Virus isolation is usually not performed for diagnosis of clinical cases, with serology and histopathology being the preferred methods for confirming infection. Umbilical and heart blood samples or thoracic fluid from aborted fetuses, or precolostral blood samples from live kids, should be tested for antibody to Akabane virus. Virus neutralization titers of 1 : 2 or more are considered evidence of fetal infec­tion and the mean titer of infected goats tested in Israel was 1 : 18 (Kalmar et al. 1975). Titers measured using the hemagglutination inhibition test correlate closely with serum neutralization test results (Furuya et al. 1980). ELISA tests are also in use (OIE 2018b). If aborted fetuses or precolostral serum in kids are not available, titers in does or surviving kids will document previous viral infec­tion in the herd. Because the infection will have occurred months earlier, a positive titer will support but not confirm the virus as the cause of abortions or malformation, and an additional rise in titer is unlikely to occur.

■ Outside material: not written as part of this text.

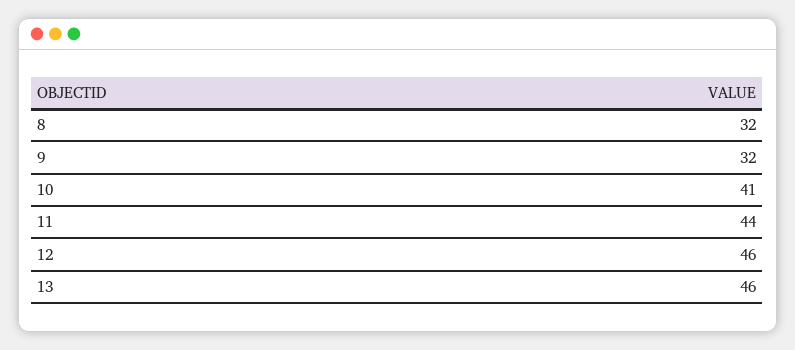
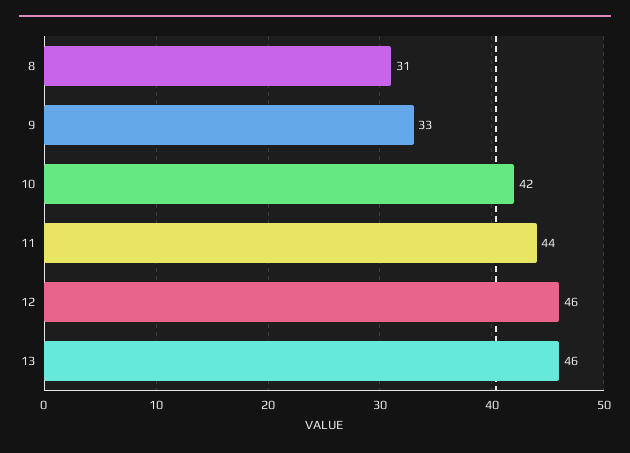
8: 32 -> 31
9: 32 -> 33
10: 41 -> 42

Gross necropsy findings of hydranencephaly are a marked thinning or total disintegration of the cerebral cor­tex. Occasionally, cerebellar hypoplasia is also observed. In arthrogryposis, the joints are inflexible due to tendon con­tracture and the muscle bundles surrounding the long bones may seem absent or significantly reduced in volume. The muscles may appear fibrotic and grayish white. If ten­dons around the joints are cut, the joints move freely and there are no lesions on articular surfaces. Scoliosis, kypho­sis, and torticollis may be observed.

Microscopically, there is muscular dystrophy with loss of striation and disappearance of muscle fibers with replace­ment by fat and connective tissue. Lesions in the spinal cord include a dilated central canal and ventral fissure, cavitation of the ventral gray horns with neuronal degen­eration, and edema. In the cerebrum, there is hydrocepha­lus or more extreme hydranencephaly, subependymal gliosis, and generalized edema. Edema may also be promi­nent in the cerebellum, and Purkinje cell degeneration is common (Nobel et al. 1971).

Virus may be present in tissues of affected kids or aborted fetuses, especially in the central nervous system and muscles (Kurogi et al. 1977). However, virus isolation is not usually successful because neutralizing antibody is also present in the kid. Alternately, viral antigen may be detected in formalin-fixed fetal tissue by peroxidase staining.

Diagnosis

Akabane disease is diagnosed on the basis of arthrogrypo­sis and/or hydranencephaly in newborn kids and the iden­tification of a positive antibody titer in those kids or aborted fetuses. The possibility remains that other orhthobunyaviruses that produce similar congenital disease in cattle and sheep may be reported to do so as well in goats. In fact, CVV infection recently has been confirmed in deformed goat kids in Iowa (Harvey et al. 2019), California (UC Davis 2021), and another, unpublished outbreak in New York in the winter of 2015, as discussed further in Chapter 13. Currently, the differential diagnosis for con­genital arthrogryposis-hydranencephaly in goats is limited to beta mannosidosis, the inherited lysosomal storage dis­ease that can produce arthrogryposis but not hydranen- cephaly and occurs only in Nubian or Nubian-crossbred goats. Bluetongue is an important consideration in sheep, but goats, while frequently seropositive for bluetongue, rarely develop clinical disease. If they do, adult animals are also likely to show signs. As bluetongue is also transmitted by Culicoides midges, Akabane disease and bluetongue may both occur where their vectors are present.

Treatment and Control

There is no treatment for Akabane or CVV infection. Affected kids do not survive long without a good deal of nursing care. There is no practical way to control the insect vectors, although breeding could be delayed until after frosts have killed them in temperate regions. However, effective killed Akabane virus vaccines have been devel­oped and are used in Australia and Japan, where epizootics have previously occurred. Vaccination should be carried out in advance of the breeding season. The killed vaccines are suitable to use for emergency vaccination of pregnant animals (Kirkland 2015).